Después de casi cuatro décadas de nunca haberme roto ni un hueso, llevo una mano y dos meñiques del pie en menos de año y medio. Obvio, yo era de esas niñas que no gastaban ni una gota de sudor, que tenían ordenados sus juguetes y que no ensuciaban los zapatos. Aprendí a bordar, a pintar, música, pero no a darle a una pelota con el pie. Y me quedó grabado en el subconsciente que las cosas hay que hacerlas perfectas, si no, mejor no hacerlas.

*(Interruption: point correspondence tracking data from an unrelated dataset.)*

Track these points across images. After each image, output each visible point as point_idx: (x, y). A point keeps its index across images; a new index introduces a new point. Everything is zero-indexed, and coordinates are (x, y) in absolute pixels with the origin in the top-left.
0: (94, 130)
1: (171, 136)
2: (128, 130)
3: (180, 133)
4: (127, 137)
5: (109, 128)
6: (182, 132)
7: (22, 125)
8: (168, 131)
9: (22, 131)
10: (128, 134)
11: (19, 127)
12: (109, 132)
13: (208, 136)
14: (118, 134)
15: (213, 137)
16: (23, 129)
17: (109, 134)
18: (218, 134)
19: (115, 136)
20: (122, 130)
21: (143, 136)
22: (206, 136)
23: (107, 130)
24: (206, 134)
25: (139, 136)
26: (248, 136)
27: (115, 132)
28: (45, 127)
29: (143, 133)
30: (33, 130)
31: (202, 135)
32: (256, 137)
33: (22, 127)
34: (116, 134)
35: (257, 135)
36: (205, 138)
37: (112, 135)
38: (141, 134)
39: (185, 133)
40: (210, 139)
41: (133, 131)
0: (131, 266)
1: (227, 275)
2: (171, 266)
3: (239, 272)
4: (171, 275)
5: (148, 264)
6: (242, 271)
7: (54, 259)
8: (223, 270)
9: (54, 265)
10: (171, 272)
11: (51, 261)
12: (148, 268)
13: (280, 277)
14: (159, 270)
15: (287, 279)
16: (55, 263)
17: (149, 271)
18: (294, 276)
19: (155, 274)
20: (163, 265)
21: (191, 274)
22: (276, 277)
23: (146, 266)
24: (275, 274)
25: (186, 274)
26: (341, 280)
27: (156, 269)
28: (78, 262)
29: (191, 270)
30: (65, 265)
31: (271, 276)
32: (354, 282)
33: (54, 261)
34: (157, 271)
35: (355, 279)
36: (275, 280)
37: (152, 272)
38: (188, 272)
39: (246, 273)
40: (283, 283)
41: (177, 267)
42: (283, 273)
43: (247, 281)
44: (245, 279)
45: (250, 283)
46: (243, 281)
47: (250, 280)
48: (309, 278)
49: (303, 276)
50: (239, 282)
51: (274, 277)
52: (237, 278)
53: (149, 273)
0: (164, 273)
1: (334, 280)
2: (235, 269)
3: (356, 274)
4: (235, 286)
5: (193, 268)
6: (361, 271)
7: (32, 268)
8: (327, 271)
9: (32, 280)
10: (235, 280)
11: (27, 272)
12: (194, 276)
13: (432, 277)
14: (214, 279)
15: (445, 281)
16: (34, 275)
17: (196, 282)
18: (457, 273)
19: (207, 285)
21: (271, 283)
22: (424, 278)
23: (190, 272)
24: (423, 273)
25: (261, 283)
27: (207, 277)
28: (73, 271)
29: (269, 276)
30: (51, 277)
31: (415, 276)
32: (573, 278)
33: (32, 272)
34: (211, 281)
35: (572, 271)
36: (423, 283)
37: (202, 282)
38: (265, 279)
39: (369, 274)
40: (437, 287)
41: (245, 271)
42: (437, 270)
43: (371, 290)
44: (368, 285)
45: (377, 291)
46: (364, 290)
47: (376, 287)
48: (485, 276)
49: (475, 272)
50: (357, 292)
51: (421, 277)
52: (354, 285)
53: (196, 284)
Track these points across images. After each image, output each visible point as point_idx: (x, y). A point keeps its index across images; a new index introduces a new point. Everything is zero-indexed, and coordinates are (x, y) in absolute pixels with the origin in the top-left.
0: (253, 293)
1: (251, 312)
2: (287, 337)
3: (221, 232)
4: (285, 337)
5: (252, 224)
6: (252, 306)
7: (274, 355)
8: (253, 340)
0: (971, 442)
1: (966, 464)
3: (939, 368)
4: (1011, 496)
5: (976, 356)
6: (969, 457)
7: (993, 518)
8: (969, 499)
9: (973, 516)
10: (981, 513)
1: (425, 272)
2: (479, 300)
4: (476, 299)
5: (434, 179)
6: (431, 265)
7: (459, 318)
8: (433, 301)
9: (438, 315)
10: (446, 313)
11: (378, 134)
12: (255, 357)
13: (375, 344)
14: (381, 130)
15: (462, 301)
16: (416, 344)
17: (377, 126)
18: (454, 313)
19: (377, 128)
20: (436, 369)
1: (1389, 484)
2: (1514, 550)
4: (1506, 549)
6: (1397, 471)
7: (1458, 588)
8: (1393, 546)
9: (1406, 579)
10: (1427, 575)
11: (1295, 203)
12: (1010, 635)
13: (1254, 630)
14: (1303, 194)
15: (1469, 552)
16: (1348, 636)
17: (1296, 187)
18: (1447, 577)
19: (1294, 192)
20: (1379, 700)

Hay tantas frases motivacionales de las que dicen que el peor fracaso es no intentarlo, que trabamos los ojos hasta el cuello cuando escuchamos algo similar. Lo que no dicen es que todo lo que se hace, se paga de una forma u otra. El miedo a hacer algo tiene valor, pues nos obliga a buscar qué puede suceder si nos lanzamos de ese avión.
Tal vez por eso la corteza prefrontal, allí en donde se asienta el juicio, no se termina de desarrollar hasta los 25 años. Todas esas actividades arriesgadas de adolescentes como hacer skating, surf, MMA, etc., se practican con mayor abandono si no se pesan en su justa medida las consecuencias.
Y luego estamos los que no hicimos lo nuestro cuando éramos jóvenes y ahora queremos ver si somos tan inútiles como creíamos. No me arrepiento de los dolores recientes. Pero no me deja de volar el estómago cuando me toca un combate.